Horizontality: To achieve horizontality within the project, we must review the situation of the team members from the most visible things, such as salary, to the most invisible, such as trends in the most informal decision-making. This is not an easy task, although we have had workshops on the subject – a workshop with Loomio’s team, an expert organisation in horizontal decision making – it remains a challenge for us. We also want to have as horizontal a relationship as possible with the communities studied, to overcome the classic unequal position between the researcher and those being researched. The solution is once again to make everything as explicit as possible, to address the communities by making what we need from our side clear, and at the same time, to create an atmosphere of trust so that they too can make their needs clear.

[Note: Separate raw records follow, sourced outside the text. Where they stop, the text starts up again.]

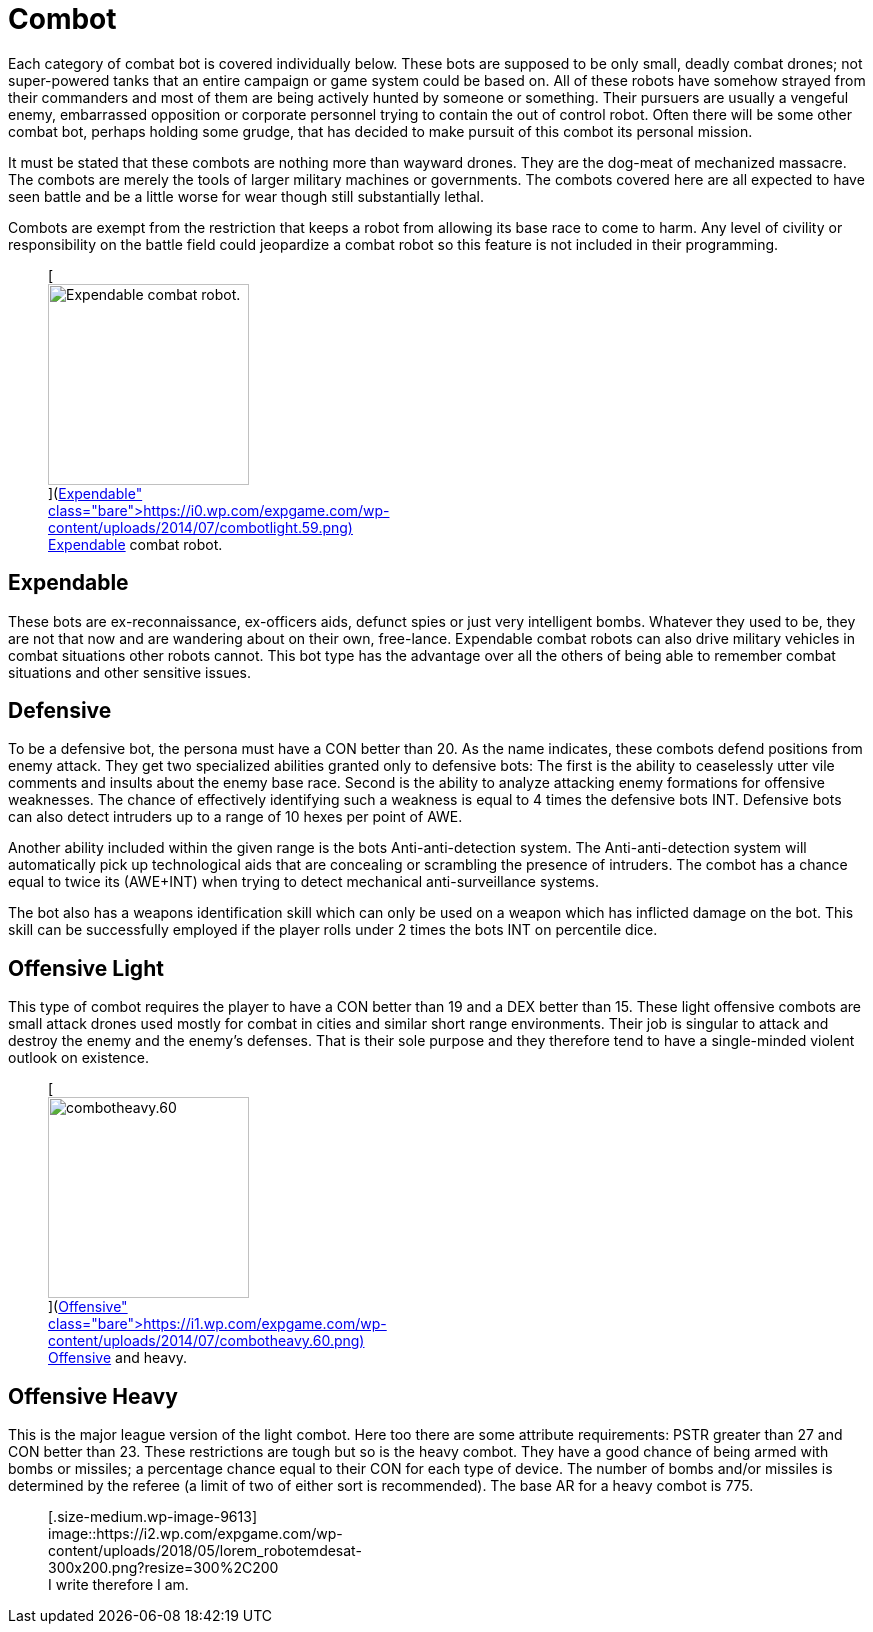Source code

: = Combot

Each category of combat bot is covered individually below.
These bots are supposed to be only small, deadly combat drones;
not super-powered tanks that an entire campaign or game system could be based on.
All of these robots have somehow strayed from their commanders and most of them are being actively hunted by someone or something.
Their pursuers are usually a vengeful enemy, embarrassed opposition or corporate personnel trying to contain the out of control robot.
Often there will be some other combat bot, perhaps holding some grudge, that has decided to make pursuit of this combot its personal mission.

It must be stated that these combots are nothing more than wayward drones.
They are the dog-meat of mechanized massacre.
The combots are merely the tools of larger military machines or governments.
The combots covered here are all expected to have seen battle and be a little worse for wear  
though still substantially lethal.

Combots are exempt from the restriction that keeps a robot from allowing its base race to come to harm.
Any level of civility or responsibility on the battle field could jeopardize a combat robot so this feature is not included in their programming.+++<figure id="attachment_715" aria-describedby="caption-attachment-715" style="width: 201px" class="wp-caption aligncenter">+++[image:https://i1.wp.com/expgame.com/wp-content/uploads/2014/07/combotlight.59-201x300.png?resize=201%2C300[Expendable combat robot.,201]](https://i0.wp.com/expgame.com/wp-content/uploads/2014/07/combotlight.59.png)+++<figcaption id="caption-attachment-715" class="wp-caption-text">+++Expendable combat robot.+++</figcaption>++++++</figure>+++

== Expendable

// table insert 37

These bots are ex-reconnaissance, ex-officers aids, defunct spies or just very intelligent bombs.
Whatever they used to be, they are not that now and are wandering about on their own, free-lance.
Expendable combat robots can also drive military vehicles in combat situations other robots cannot.
This bot type has the advantage over all the others of being able to remember combat situations and other sensitive issues.

== Defensive

// table insert 38

To be a defensive bot, the persona must have a CON better than 20.
As the name indicates, these combots defend positions from enemy attack.
They get two specialized abilities granted only to defensive bots: The first is the ability to ceaselessly utter vile comments and insults about the enemy base race.
Second is the ability to analyze attacking enemy formations for offensive weaknesses.
The chance of effectively identifying such a weakness is equal to 4 times the defensive bots INT.
Defensive bots can also detect intruders up to a range of 10 hexes per point of AWE.

Another ability included within the given range is the bots Anti-anti-detection system.
The Anti-anti-detection system will automatically pick up technological aids that are concealing or scrambling the presence of intruders.
The combot has a chance equal to twice its (AWE+INT) when trying to detect mechanical anti-surveillance systems.

The bot also has a weapons identification skill which can only be used on a weapon which has inflicted damage on the bot.
This skill can be successfully employed if the player rolls under 2 times the bots INT on percentile dice.

== Offensive Light

// table insert 39

This type of combot requires the player to have a CON better than 19 and a DEX better than 15.
These light offensive combots are small attack drones used mostly for combat in cities and similar short range environments.
Their job is singular  
to attack and destroy the enemy and the enemy's defenses.
That is their sole purpose and they therefore tend to have a single-minded violent outlook on existence.+++<figure id="attachment_716" aria-describedby="caption-attachment-716" style="width: 201px" class="wp-caption aligncenter">+++[image:https://i0.wp.com/expgame.com/wp-content/uploads/2014/07/combotheavy.60-201x300.png?resize=201%2C300[combotheavy.60,201]](https://i1.wp.com/expgame.com/wp-content/uploads/2014/07/combotheavy.60.png)+++<figcaption id="caption-attachment-716" class="wp-caption-text">+++Offensive and heavy.+++</figcaption>++++++</figure>+++

== Offensive Heavy

// table insert 40

This is the major league version of the light combot.
Here too there are some attribute requirements: PSTR greater than 27 and CON better than 23.
These restrictions are tough but so is the heavy combot.
They have a good chance of being armed with bombs or missiles;
a percentage chance equal to their CON for each type of device.
The number of bombs and/or missiles is determined by the referee (a limit of two of either sort is recommended).
The base AR for a heavy combot is 775.+++<figure id="attachment_9613" aria-describedby="caption-attachment-9613" style="width: 300px" class="wp-caption aligncenter">+++[.size-medium.wp-image-9613] image::https://i2.wp.com/expgame.com/wp-content/uploads/2018/05/lorem_robotemdesat-300x200.png?resize=300%2C200[studiostoks stock illustration.
modified HM.,300]+++<figcaption id="caption-attachment-9613" class="wp-caption-text">+++I write therefore I am.+++</figcaption>++++++</figure>+++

Feminism: Mainstreaming the gender perspective throughout the project is crucial for us. In our team we have an expert anthropologist in gender studies. Her role is to make this perspective effective both within the project and in the design processes with the communities. Since our project deals with collaborative economics, we have considered the field from the perspective of feminist economy. On the other hand, the biggest challenge for us is still facing up to power relations within our team. As a general practice, we assume that we should always apply the gender perspective, bearing in mind that each of our practices, as individuals and researchers, would have a gender impact.
Commons-driven: Elinor Ostrom’s work on the governance of the commons inspired the project from its start. We question the famous “tragedy of the commons“, and we believe that communal practices can be sustainable over time. Our interest in the subject led us to write one of our founding working papers “When Ostrom meets Blockchain: Exploring the potentials of blockchain for commons governance”, in which we relate the Ostrom principles with some properties of the Blockchain technology. Relating to technology, we believe free software, and of course all the tools created in the project, will be under this license.
The commons has also been a criterion when choosing our case studies. In the case of Smart, for example, we are interested in their service of mutualization of risks, in the case of Amara, their public subtitling service.
Diverse: Our team is made up of professionals from different disciplines, backgrounds and gender. When it comes to working with communities, we interview people with very different profiles and life experiences. We try to collaborate above all with people who are not BBVAh -white, bourgeois, male, adult, without disabilities, heterosexual (capitals in Spanish)- a concept used by Amaia Pérez-Orozco. We consider this a principle of social justice.